**WORK REQUIRED**.
In the entries below, copy every line from the one with "family: Caryophyllaceae" through the end of the entries, inclusive. Leave the pictures out of your copy.

[Data listing]
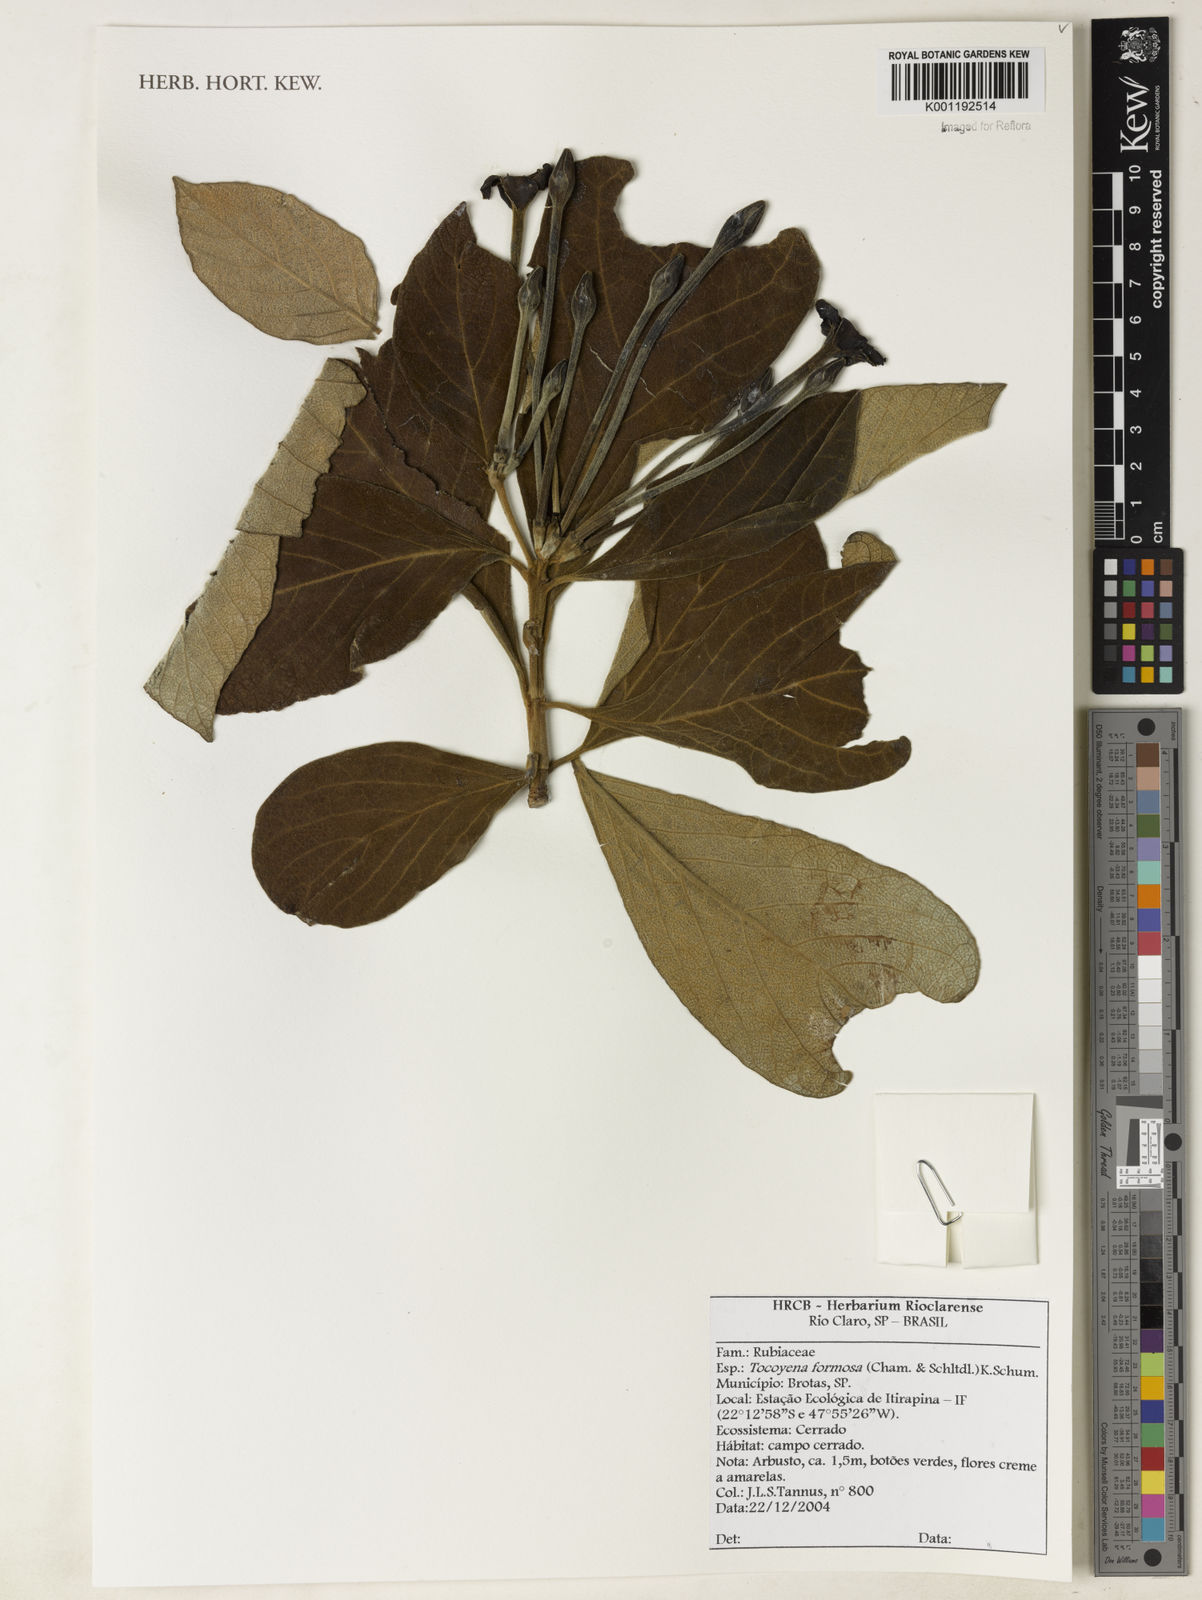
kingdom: Plantae
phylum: Tracheophyta
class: Magnoliopsida
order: Gentianales
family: Rubiaceae
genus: Tocoyena
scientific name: Tocoyena formosa
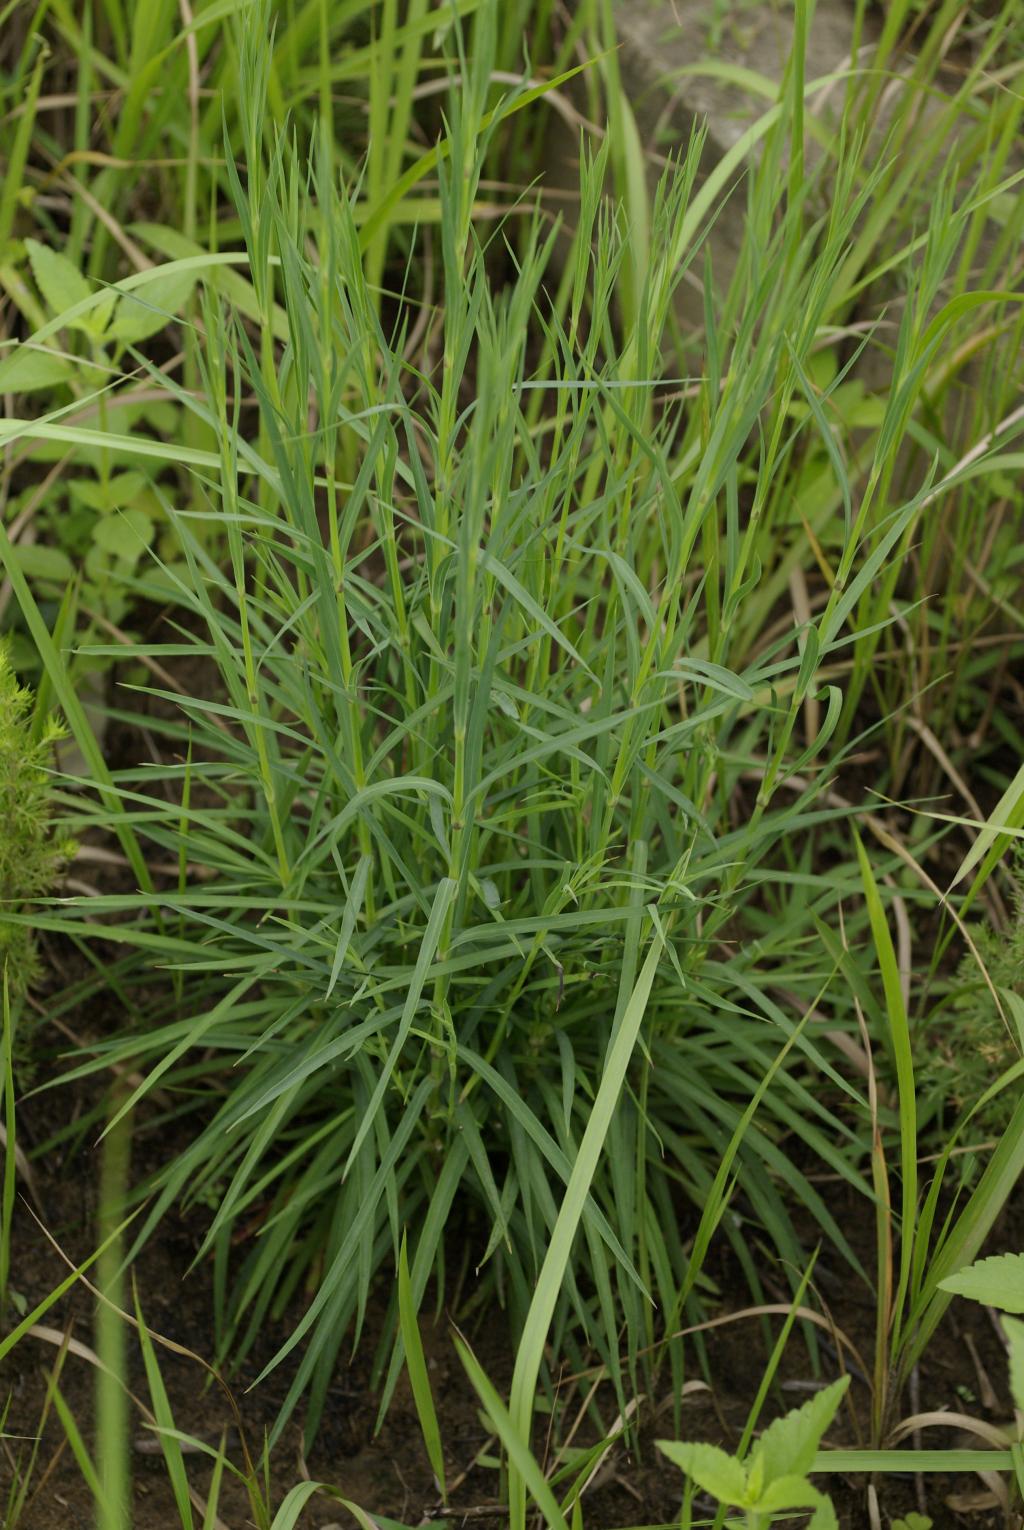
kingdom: Plantae
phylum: Tracheophyta
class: Magnoliopsida
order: Caryophyllales
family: Caryophyllaceae
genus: Dianthus
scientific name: Dianthus longicalyx
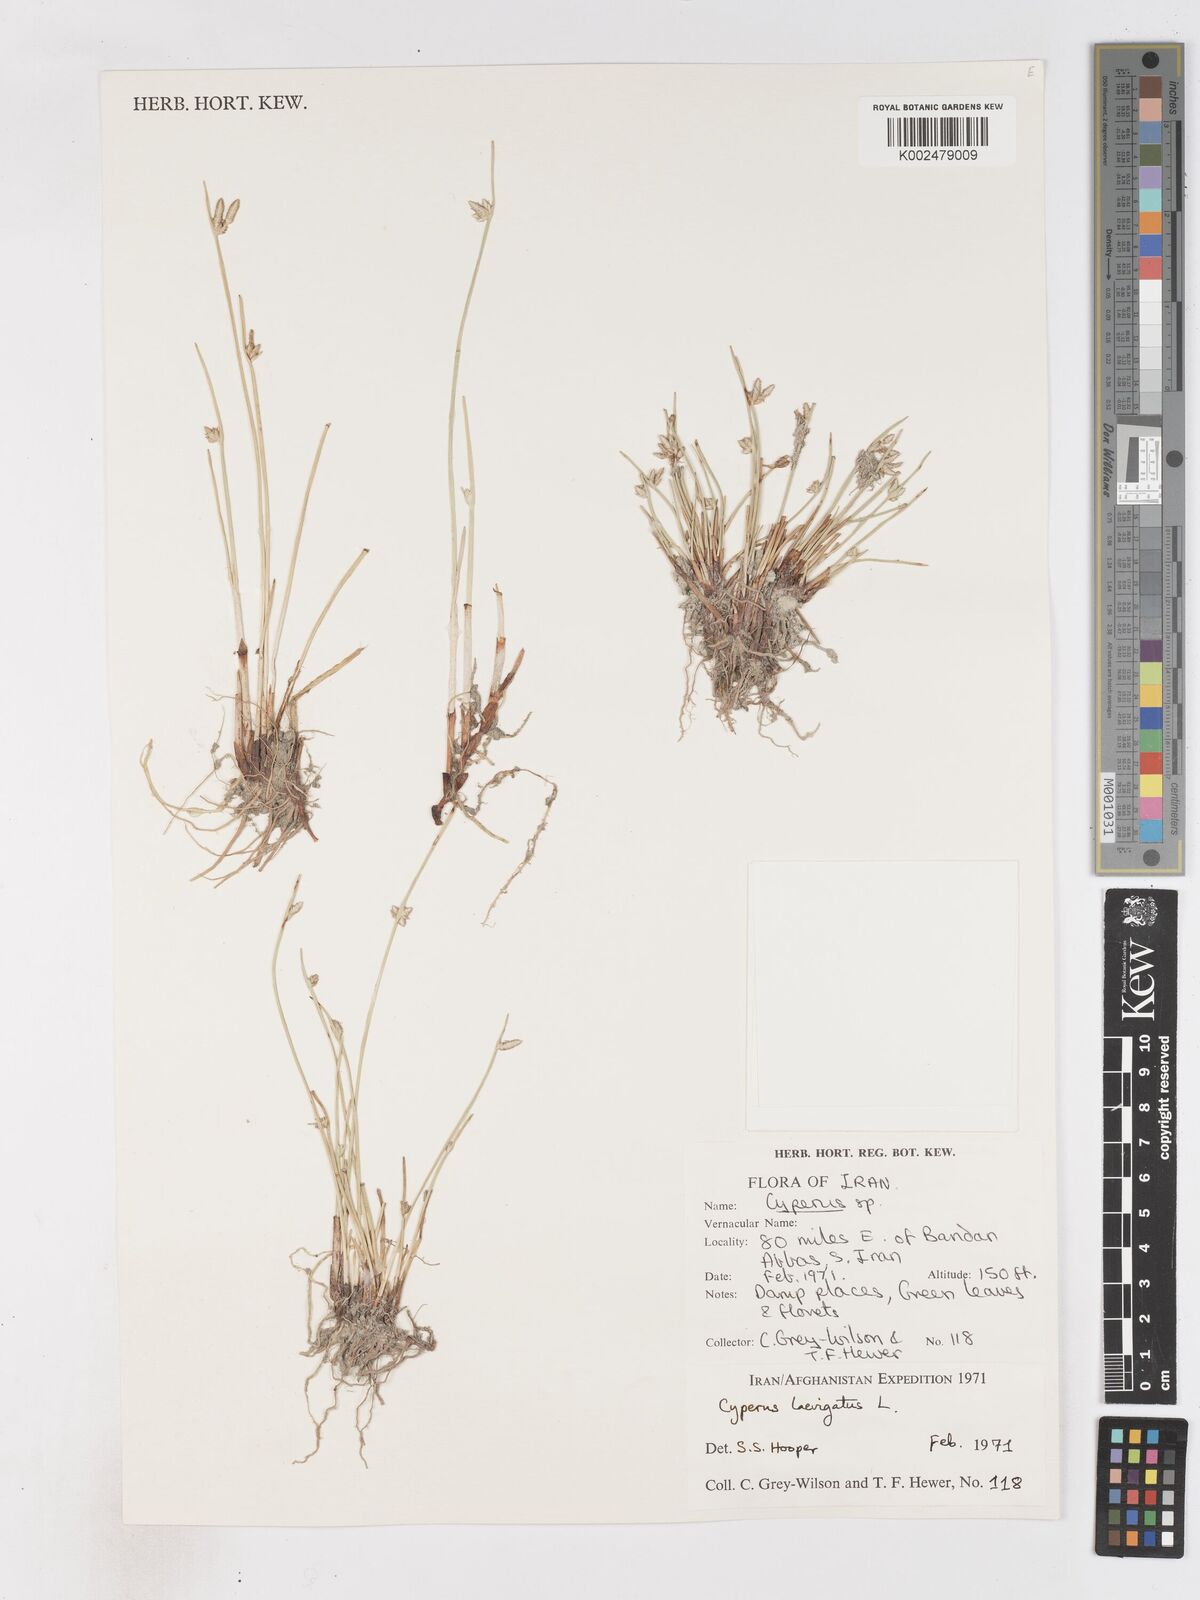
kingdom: Plantae
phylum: Tracheophyta
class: Liliopsida
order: Poales
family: Cyperaceae
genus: Cyperus
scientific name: Cyperus laevigatus
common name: Smooth flat sedge
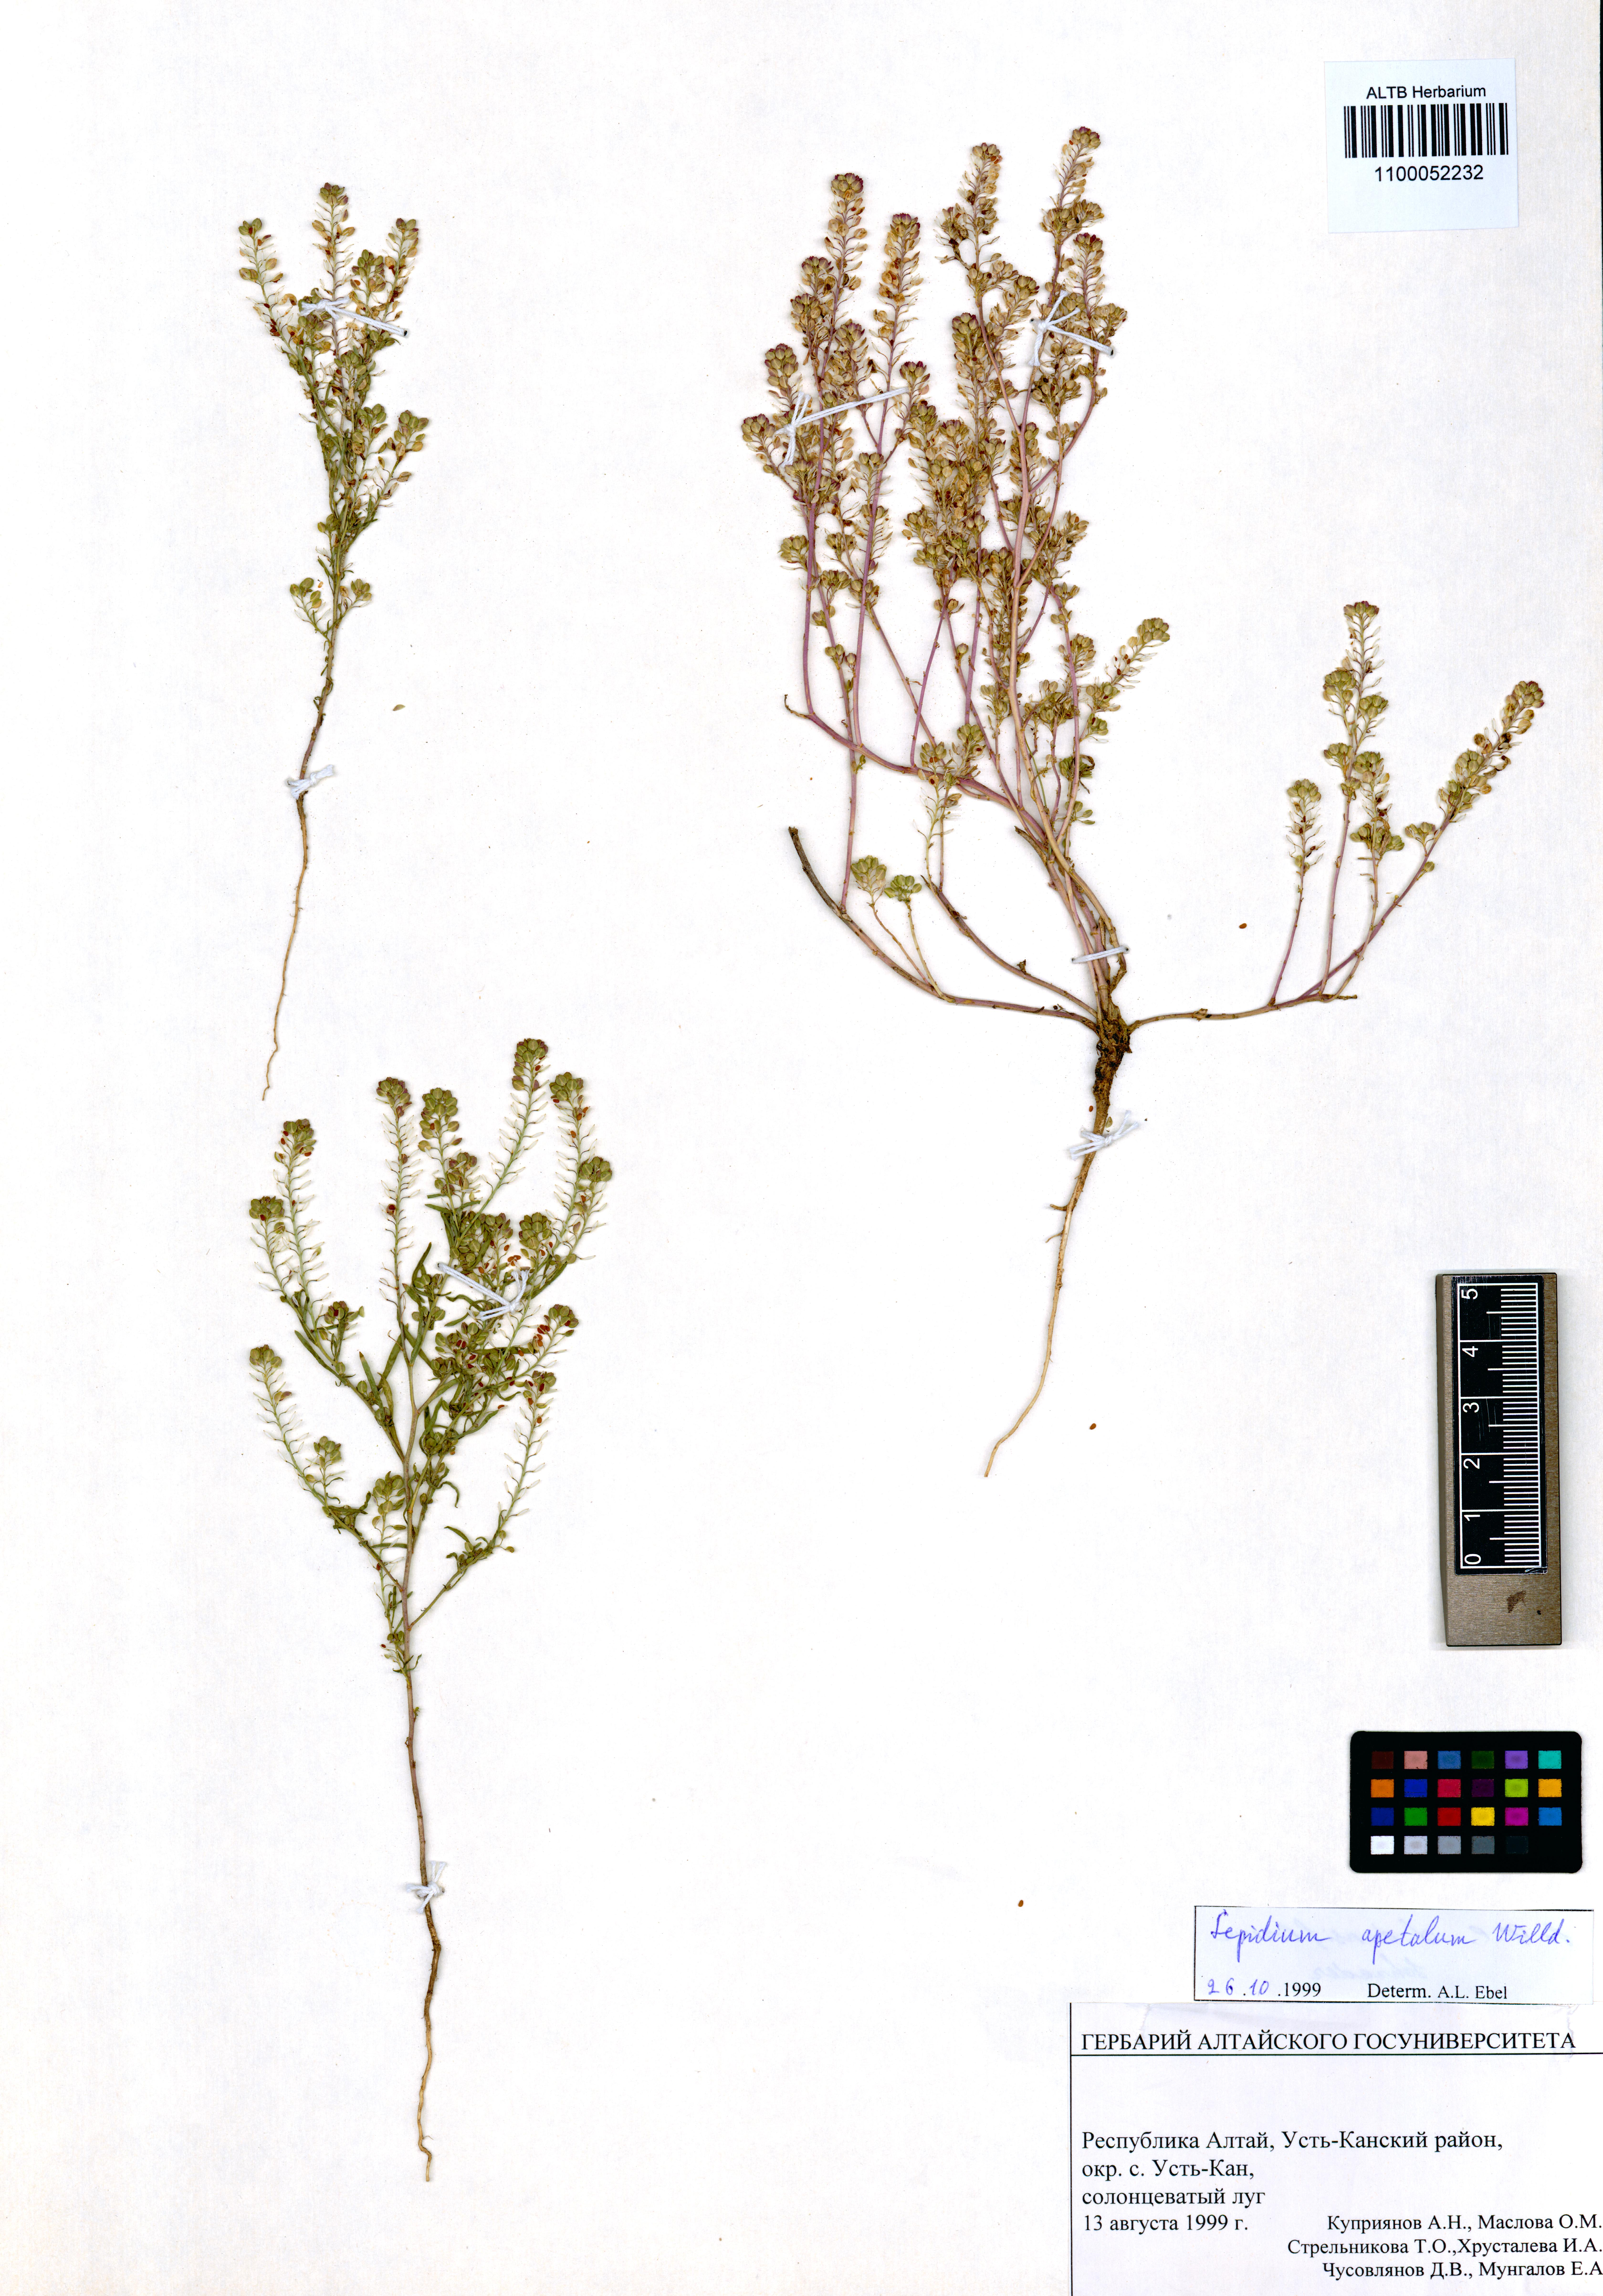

**COMPLETE RESPONSE**.
family: Caryophyllaceae
genus: Dianthus
scientific name: Dianthus longicalyx
kingdom: Plantae
phylum: Tracheophyta
class: Liliopsida
order: Poales
family: Cyperaceae
genus: Cyperus
scientific name: Cyperus laevigatus
common name: Smooth flat sedge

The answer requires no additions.